** start of DATA FOR THIS EXERCISE **
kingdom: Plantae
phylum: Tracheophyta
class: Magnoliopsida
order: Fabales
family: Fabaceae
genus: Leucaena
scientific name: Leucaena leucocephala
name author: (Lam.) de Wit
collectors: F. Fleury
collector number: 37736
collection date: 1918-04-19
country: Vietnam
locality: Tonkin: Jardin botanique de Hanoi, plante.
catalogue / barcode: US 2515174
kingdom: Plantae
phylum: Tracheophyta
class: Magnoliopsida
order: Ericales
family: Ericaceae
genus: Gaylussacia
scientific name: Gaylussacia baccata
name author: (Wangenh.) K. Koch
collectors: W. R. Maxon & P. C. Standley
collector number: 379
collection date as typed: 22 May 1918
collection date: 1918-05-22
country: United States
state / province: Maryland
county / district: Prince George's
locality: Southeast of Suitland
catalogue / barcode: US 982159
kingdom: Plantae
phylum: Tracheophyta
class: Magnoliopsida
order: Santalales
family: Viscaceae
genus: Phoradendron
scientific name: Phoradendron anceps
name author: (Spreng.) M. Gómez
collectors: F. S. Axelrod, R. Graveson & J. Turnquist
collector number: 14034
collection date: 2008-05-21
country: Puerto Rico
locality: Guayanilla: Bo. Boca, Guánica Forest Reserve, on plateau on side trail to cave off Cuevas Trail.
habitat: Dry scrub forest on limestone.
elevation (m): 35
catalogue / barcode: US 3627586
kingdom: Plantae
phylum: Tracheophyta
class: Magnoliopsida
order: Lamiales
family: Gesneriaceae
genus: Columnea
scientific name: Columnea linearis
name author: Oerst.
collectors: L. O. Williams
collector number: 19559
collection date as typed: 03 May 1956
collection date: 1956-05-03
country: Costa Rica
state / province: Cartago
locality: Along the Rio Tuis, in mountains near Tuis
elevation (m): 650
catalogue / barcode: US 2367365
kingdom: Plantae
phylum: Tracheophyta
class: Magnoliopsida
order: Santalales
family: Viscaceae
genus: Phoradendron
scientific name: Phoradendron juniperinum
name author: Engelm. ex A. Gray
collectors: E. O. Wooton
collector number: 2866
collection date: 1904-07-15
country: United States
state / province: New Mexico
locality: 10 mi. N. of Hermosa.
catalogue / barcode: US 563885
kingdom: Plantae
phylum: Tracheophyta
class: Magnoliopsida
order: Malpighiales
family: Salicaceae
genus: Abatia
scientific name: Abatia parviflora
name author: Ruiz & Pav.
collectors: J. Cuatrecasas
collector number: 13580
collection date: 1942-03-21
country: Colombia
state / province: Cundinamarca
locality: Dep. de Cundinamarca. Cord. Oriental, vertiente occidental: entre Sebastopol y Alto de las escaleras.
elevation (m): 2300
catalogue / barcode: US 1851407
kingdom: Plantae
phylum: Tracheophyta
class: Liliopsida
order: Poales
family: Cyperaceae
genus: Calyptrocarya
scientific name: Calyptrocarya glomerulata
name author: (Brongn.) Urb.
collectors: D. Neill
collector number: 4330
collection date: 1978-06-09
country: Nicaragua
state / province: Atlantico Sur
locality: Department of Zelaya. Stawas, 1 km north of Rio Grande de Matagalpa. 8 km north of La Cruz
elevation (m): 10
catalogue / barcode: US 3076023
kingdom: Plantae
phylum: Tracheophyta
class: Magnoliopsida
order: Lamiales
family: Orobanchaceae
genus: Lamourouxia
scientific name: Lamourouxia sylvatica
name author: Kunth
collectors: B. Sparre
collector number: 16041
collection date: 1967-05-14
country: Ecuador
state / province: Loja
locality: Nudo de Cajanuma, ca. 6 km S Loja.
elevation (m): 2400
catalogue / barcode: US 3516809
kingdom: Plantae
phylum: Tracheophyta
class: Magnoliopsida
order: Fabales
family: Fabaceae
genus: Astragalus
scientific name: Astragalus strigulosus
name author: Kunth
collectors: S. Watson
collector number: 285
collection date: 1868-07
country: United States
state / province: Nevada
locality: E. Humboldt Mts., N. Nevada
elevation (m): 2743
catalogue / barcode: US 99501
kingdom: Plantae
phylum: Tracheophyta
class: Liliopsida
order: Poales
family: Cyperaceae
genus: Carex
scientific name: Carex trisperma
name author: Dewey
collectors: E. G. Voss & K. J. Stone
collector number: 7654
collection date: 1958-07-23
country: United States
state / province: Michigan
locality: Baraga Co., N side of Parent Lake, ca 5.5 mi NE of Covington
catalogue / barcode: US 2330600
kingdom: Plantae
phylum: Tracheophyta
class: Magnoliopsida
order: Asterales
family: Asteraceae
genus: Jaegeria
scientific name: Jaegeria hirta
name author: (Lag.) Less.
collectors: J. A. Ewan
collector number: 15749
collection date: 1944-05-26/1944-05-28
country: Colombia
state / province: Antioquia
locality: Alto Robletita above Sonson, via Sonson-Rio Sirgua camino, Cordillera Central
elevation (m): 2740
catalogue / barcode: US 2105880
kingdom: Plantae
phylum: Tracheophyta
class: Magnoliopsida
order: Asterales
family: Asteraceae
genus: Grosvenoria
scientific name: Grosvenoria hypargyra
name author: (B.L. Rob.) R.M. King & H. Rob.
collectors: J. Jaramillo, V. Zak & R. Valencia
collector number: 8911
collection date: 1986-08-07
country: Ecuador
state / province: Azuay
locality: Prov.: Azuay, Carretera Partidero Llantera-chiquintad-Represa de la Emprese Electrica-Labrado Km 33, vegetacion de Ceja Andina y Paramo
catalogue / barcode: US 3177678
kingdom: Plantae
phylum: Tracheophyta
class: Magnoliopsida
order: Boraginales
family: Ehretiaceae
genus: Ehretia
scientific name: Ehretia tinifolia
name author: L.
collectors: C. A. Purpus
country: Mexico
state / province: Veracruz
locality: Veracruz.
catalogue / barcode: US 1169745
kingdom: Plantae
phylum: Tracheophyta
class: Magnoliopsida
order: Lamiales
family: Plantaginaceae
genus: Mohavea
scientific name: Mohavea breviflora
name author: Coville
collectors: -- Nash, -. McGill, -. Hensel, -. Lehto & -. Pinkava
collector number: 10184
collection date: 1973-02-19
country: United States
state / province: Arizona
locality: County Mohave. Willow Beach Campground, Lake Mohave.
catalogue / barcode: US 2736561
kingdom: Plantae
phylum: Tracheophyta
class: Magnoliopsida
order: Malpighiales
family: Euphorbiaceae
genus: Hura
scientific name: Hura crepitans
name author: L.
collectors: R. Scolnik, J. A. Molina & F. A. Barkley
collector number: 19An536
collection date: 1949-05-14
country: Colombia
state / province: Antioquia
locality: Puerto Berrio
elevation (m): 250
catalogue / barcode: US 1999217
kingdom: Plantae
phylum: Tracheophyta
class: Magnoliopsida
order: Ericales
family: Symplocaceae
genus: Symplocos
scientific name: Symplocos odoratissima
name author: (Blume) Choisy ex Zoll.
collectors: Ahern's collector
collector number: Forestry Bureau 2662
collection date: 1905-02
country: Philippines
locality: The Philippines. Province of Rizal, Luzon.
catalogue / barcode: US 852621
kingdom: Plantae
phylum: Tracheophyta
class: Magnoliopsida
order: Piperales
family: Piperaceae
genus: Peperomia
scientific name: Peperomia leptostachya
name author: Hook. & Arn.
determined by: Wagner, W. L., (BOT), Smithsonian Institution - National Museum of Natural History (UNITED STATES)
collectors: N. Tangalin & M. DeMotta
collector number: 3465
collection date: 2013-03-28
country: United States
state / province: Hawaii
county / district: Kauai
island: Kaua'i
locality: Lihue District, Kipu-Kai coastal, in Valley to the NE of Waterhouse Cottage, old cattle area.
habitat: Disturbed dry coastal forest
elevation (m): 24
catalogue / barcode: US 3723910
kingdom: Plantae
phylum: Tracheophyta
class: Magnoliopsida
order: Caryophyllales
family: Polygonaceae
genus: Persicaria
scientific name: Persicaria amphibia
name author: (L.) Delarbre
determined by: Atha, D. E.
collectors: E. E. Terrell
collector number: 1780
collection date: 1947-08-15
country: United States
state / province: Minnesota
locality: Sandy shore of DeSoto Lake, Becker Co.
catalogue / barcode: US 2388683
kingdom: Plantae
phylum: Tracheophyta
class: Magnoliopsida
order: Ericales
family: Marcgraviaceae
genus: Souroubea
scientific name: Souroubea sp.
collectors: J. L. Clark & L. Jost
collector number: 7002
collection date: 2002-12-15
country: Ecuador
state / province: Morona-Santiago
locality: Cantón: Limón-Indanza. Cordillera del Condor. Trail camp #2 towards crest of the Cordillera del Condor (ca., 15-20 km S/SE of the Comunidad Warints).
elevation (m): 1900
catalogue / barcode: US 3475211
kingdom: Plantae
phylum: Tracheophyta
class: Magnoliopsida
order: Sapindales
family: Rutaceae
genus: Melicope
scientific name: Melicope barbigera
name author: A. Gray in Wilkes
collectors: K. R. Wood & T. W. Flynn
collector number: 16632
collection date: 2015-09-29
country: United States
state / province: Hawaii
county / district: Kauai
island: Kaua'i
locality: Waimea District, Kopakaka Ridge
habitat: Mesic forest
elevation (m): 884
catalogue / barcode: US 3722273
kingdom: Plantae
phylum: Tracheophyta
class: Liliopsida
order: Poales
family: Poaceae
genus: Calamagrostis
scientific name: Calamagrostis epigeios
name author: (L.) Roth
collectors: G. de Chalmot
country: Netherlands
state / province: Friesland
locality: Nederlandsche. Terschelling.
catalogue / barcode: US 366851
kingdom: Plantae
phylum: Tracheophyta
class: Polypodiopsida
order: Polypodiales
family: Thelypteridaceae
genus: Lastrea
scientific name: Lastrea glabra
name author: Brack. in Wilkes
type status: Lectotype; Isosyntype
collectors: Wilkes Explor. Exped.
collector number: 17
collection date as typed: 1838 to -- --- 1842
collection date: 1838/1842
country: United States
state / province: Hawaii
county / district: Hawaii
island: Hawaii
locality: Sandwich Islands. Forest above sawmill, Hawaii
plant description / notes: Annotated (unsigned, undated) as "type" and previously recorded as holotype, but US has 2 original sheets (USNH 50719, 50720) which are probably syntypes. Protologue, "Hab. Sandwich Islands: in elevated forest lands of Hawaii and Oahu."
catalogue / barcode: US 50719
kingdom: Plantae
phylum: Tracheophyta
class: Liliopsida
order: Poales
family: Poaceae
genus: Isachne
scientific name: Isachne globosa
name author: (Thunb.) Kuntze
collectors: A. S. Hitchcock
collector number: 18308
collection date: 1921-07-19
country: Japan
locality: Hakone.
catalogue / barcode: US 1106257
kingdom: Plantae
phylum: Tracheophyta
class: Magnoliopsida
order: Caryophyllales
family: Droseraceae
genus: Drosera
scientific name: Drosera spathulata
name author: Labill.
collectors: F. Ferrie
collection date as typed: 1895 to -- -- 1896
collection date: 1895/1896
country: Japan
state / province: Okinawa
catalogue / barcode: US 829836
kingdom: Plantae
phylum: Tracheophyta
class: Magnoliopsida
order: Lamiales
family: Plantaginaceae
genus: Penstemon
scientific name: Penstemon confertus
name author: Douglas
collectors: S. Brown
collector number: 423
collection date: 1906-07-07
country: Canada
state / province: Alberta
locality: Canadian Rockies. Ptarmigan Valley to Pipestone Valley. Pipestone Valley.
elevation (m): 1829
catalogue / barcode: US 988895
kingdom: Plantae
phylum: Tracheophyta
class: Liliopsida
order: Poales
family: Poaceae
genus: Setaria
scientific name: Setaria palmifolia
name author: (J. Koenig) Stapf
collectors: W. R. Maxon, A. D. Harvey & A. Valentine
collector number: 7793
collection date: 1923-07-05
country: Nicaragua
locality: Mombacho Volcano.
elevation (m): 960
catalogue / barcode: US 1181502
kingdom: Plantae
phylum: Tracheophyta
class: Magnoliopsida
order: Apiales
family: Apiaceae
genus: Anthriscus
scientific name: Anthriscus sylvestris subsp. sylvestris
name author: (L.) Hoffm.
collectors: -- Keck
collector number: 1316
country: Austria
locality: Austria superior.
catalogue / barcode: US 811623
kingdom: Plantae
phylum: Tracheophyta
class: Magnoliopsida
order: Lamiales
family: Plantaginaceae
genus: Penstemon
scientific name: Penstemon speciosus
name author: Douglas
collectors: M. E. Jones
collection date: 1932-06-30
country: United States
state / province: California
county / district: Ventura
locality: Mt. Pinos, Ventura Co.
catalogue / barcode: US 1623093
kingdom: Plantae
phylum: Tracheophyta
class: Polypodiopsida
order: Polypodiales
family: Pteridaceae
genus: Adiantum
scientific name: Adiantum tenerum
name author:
** end of DATA FOR THIS EXERCISE **
__GIVEN REQUEST__.
Return everything from the line containing "type status: Lectotype; Isosyntype" down to the line containing "collection date: 1906-07-07", both included, copying each line exactly as it appears in the entries above.

__EXERCISE ANSWER__.
type status: Lectotype; Isosyntype
collectors: Wilkes Explor. Exped.
collector number: 17
collection date as typed: 1838 to -- --- 1842
collection date: 1838/1842
country: United States
state / province: Hawaii
county / district: Hawaii
island: Hawaii
locality: Sandwich Islands. Forest above sawmill, Hawaii
plant description / notes: Annotated (unsigned, undated) as "type" and previously recorded as holotype, but US has 2 original sheets (USNH 50719, 50720) which are probably syntypes. Protologue, "Hab. Sandwich Islands: in elevated forest lands of Hawaii and Oahu."
catalogue / barcode: US 50719
kingdom: Plantae
phylum: Tracheophyta
class: Liliopsida
order: Poales
family: Poaceae
genus: Isachne
scientific name: Isachne globosa
name author: (Thunb.) Kuntze
collectors: A. S. Hitchcock
collector number: 18308
collection date: 1921-07-19
country: Japan
locality: Hakone.
catalogue / barcode: US 1106257
kingdom: Plantae
phylum: Tracheophyta
class: Magnoliopsida
order: Caryophyllales
family: Droseraceae
genus: Drosera
scientific name: Drosera spathulata
name author: Labill.
collectors: F. Ferrie
collection date as typed: 1895 to -- -- 1896
collection date: 1895/1896
country: Japan
state / province: Okinawa
catalogue / barcode: US 829836
kingdom: Plantae
phylum: Tracheophyta
class: Magnoliopsida
order: Lamiales
family: Plantaginaceae
genus: Penstemon
scientific name: Penstemon confertus
name author: Douglas
collectors: S. Brown
collector number: 423
collection date: 1906-07-07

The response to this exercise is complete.